**Things to do:**
1. Echo the stretch from "Definition: A segment" through "the full circle." in the passage on circle segments below, copying it word for word.
2. Duplicate, with no changes, the stretch of the records from the line that contains "order: Polypodiales" through the line that contains "collection date: 1892-04", including both of those lines.

Area of Segment of a Circle
A segment of a circle is the region enclosed between a chord and the arc it cuts off. Every chord (except the diameter) divides a circle into two unequal segments — a minor segment and a major segment.
This topic is part of Chapter 12 — Areas Related to Circles in the CBSE Class 10 syllabus. The area of a segment is calculated using the area of the corresponding sector minus the area of the triangle formed by the chord and the two radii.
Segment problems frequently appear in board exams as 3-mark and 5-mark questions, often combined with sector area and arc length calculations.
What is Area of Segment of a Circle?
Definition: A segment of a circle is the region between a chord and the arc intercepted by that chord.
- Minor segment: The smaller region between a chord and its minor arc.
- Major segment: The larger region between a chord and its major arc.
- When the chord is a diameter, both segments are equal — each is a semicircle.
- Minor segment + Major segment = Area of the full circle.
Key distinction:
- A sector is bounded by two radii and an arc (like a slice of pizza).
- A segment is bounded by a chord and an arc (the sector minus the triangle).
Area of Segment of a Circle Formula
Area of Minor Segment:
Area of Segment = Area of Sector − Area of Triangle
= (θ/360) × πr² − (1/2) × r² × sin θ
Where:
- θ = central angle of the sector (in degrees)

**Listing:**
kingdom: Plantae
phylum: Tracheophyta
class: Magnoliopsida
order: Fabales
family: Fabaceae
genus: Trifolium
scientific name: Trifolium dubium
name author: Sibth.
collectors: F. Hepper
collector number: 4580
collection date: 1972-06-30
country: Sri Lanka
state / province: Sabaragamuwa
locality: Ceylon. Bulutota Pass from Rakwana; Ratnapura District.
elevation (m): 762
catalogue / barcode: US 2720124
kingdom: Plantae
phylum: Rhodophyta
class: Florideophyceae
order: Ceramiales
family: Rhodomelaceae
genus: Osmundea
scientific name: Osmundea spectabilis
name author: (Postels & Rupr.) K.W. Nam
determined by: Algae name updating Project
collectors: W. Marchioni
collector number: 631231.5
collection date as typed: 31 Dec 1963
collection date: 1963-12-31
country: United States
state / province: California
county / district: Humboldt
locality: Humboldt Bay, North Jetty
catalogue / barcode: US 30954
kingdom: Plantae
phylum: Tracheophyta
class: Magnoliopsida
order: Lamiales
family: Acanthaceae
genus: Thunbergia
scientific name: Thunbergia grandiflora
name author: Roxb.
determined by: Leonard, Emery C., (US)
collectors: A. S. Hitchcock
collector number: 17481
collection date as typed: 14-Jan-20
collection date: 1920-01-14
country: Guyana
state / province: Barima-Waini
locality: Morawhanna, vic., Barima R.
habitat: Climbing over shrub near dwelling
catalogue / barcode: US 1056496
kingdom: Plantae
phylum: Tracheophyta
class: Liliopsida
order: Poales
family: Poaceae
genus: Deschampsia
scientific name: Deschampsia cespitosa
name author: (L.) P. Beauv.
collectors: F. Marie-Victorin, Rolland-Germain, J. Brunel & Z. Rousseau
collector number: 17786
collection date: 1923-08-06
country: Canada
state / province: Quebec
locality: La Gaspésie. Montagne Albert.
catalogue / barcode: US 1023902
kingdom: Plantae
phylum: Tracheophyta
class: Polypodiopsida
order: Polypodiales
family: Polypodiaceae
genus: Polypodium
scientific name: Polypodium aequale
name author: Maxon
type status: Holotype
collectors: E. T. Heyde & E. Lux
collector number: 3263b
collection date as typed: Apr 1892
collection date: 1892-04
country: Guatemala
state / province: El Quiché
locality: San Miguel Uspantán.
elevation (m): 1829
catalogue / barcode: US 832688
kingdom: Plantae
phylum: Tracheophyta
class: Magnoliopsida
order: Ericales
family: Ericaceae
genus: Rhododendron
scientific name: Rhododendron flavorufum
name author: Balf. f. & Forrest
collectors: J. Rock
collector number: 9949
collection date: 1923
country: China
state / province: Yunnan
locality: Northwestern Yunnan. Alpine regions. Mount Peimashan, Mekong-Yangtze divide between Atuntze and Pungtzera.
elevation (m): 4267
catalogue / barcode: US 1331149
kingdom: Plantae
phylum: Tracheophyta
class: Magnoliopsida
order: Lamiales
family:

**Worked answers:**
1.
Definition: A segment of a circle is the region between a chord and the arc intercepted by that chord.
- Minor segment: The smaller region between a chord and its minor arc.
- Major segment: The larger region between a chord and its major arc.
- When the chord is a diameter, both segments are equal — each is a semicircle.
- Minor segment + Major segment = Area of the full circle.

2.
order: Polypodiales
family: Polypodiaceae
genus: Polypodium
scientific name: Polypodium aequale
name author: Maxon
type status: Holotype
collectors: E. T. Heyde & E. Lux
collector number: 3263b
collection date as typed: Apr 1892
collection date: 1892-04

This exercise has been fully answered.